The villa is big and people can, and do, sometimes retire to their rooms, but communal living is the reality at Amazing Abruzzo Tours. Living with people we are familiar with is hard enough. So how was it going to be with strangers? How much people management were we going to have to practice?
It was a concern, but a pattern of bonding amongst the guests started right from the beginning, and I’m happy to say that it continued for the whole season, week after week and group after group.
A great example was the third week of May 2016, our third group after opening April 30th.
That week, we had an artist and his partner, a couple of musicians, a federal prosecutor friend of Lisa’s and the friend’s son, and a woman travelling by herself.
(I will not name these people because I haven’t asked if they are OK with being named in my world-famous blog. I don’t think they’d say no to being named in such a prestigious thing. It’s just that I’m lazy and didn’t bother contacting them before my Monday morning publishing schedule.)
I will say, however, that they ranged in age from 20 to somewhere north of 60, and all were from our hometown of Ottawa.
At first, they were polite with each other and gave each other space, but over a couple of meals and after dinner drinks in the lounge, people started interacting.
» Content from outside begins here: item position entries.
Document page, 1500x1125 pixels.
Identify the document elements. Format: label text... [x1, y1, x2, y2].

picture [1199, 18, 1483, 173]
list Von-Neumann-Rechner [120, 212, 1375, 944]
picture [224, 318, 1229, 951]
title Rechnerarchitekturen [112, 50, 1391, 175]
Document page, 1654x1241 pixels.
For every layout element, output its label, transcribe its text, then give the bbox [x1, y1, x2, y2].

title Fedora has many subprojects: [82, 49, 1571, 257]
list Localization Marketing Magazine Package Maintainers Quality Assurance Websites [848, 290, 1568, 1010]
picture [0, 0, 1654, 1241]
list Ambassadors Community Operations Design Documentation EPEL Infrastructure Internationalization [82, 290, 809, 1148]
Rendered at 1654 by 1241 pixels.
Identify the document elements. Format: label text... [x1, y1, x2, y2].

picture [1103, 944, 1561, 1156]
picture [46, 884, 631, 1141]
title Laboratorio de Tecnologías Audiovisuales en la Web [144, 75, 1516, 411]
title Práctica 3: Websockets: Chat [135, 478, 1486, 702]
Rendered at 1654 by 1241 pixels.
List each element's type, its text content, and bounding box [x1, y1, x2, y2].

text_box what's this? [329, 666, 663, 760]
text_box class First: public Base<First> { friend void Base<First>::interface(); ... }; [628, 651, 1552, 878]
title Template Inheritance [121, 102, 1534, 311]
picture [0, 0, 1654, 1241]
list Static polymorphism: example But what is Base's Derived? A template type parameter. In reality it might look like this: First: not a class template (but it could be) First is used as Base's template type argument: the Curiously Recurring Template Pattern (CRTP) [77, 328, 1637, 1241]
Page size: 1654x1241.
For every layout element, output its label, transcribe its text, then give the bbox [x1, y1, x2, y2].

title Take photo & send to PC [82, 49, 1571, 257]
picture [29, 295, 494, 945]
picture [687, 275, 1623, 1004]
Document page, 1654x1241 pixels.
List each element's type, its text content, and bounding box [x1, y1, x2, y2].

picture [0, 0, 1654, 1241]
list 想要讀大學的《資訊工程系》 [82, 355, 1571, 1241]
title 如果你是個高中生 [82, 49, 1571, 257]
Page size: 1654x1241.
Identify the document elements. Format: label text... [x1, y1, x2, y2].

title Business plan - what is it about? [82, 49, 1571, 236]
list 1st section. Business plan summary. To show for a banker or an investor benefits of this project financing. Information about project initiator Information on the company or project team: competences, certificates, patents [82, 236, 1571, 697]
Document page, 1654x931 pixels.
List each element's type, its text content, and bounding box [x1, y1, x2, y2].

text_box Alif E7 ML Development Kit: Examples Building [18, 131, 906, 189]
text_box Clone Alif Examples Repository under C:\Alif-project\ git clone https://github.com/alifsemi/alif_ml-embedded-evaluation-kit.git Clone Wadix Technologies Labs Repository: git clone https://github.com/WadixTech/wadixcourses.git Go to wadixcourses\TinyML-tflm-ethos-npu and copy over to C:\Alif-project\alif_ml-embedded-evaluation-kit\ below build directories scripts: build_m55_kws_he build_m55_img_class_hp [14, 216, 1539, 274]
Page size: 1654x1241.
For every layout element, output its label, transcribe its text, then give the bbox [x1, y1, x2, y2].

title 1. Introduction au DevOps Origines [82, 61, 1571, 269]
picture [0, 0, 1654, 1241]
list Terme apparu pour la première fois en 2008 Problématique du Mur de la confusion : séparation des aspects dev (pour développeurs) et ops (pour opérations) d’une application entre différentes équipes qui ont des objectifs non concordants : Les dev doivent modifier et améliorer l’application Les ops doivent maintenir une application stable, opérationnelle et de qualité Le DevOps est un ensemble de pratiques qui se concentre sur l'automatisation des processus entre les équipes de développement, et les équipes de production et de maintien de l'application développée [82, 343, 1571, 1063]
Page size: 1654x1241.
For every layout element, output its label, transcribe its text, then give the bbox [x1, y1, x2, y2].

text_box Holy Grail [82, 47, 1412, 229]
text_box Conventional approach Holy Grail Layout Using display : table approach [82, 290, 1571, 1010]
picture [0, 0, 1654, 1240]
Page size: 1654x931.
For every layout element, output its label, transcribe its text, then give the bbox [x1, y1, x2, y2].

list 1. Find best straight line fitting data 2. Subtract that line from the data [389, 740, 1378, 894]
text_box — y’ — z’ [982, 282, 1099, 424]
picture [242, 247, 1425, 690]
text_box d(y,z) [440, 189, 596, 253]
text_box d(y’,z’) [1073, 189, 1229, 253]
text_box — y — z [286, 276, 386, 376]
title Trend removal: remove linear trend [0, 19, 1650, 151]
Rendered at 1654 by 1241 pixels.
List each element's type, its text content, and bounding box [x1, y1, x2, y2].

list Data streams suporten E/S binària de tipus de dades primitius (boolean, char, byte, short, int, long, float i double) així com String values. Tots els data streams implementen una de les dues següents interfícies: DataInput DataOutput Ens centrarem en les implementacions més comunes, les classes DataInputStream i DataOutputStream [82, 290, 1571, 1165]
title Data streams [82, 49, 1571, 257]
After a couple of days, it was like they’d known each other for years and a collegial atmosphere took over the villa, like a fraternity or sorority, but for middle-aged people. (Bottles of wine instead of kegs of beer, steaks instead of hotdogs, and everybody in bed before midnight.)
One night after dinner, the musicians played a couple of songs for the artist and his partner’s anniversary. By that time, we all knew they had become a couple later in life after some earlier relationships ended. They’d found each other.
All of us were sitting in the lounge listening, and it was lovely, but when the musicians started in on the Etta James classic At Last, the emotional level in the room ramped up considerably. Some of us, myself included, were outright weeping. It was beautiful in a way that can only happen if all the people involved – the principles and the witnesses – really care for each other.
Just days before, nobody knew each. Now we were overwhelmed with happiness for our friends.
It didn’t stop there either. Repeatedly last year, we watched people arrive as strangers, work themselves into a cohesive group, and leave as friends, sometimes good friends.
Part of the reason I think this happened is that 80 per cent of our guests are Canadians, and I find most Canadians are friendly, adaptable and accommodating people. Another part of the reason is likely that most of the people who come to see us in Abruzzo are well travelled. They’ve been around, and they know they are having a unique, off-the-beaten-track experience in a small group setting that most tourists never get a chance to participate in. So, they make it work.
But many guests have also told us that they think it works because of the tone Lisa and I set.
This is satisfying.
In our professional careers in Canada, Lisa was a defence lawyer and then federal prosecutor, and I was a journalist and then a strategist for the City of Ottawa, mostly trying to figure ways to deal with problems. Our daily routines dealt with conflict and negativity and part of the reason we quit our jobs, sold our house, and started our business in Italy was to get away from the heaviness of that kind of work.
Instead of jail sentences, deadlines, and the stress of the modern workplace, we wanted our daily challenges to be finding the best ways to make our guests' experiences as rich as possible. We wanted to work in a milieu of nice things, pleasant experiences, and beauty.
So, we set out to create a comfortable, warm, and inclusive atmosphere for our guests. A friendly place where people could feel at home and relaxed. A place where you don’t worry about breaking a glass. A place where people feel they can be themselves.
On the last night of our first season with 12 of us at the dining room table, one of our guests said he and his wife, a pair of introverts, were taken aback when they arrived and realized how much interaction they were to have with the other guests. But he said the welcoming, friendly atmosphere created by Lisa and me and everybody who works with us smoothed out any potential rough spots, and that they had thoroughly enjoyed one of the most unique and rewarding vacations they’d ever had.
I don’t worry about how groups of strangers are going to get along anymore.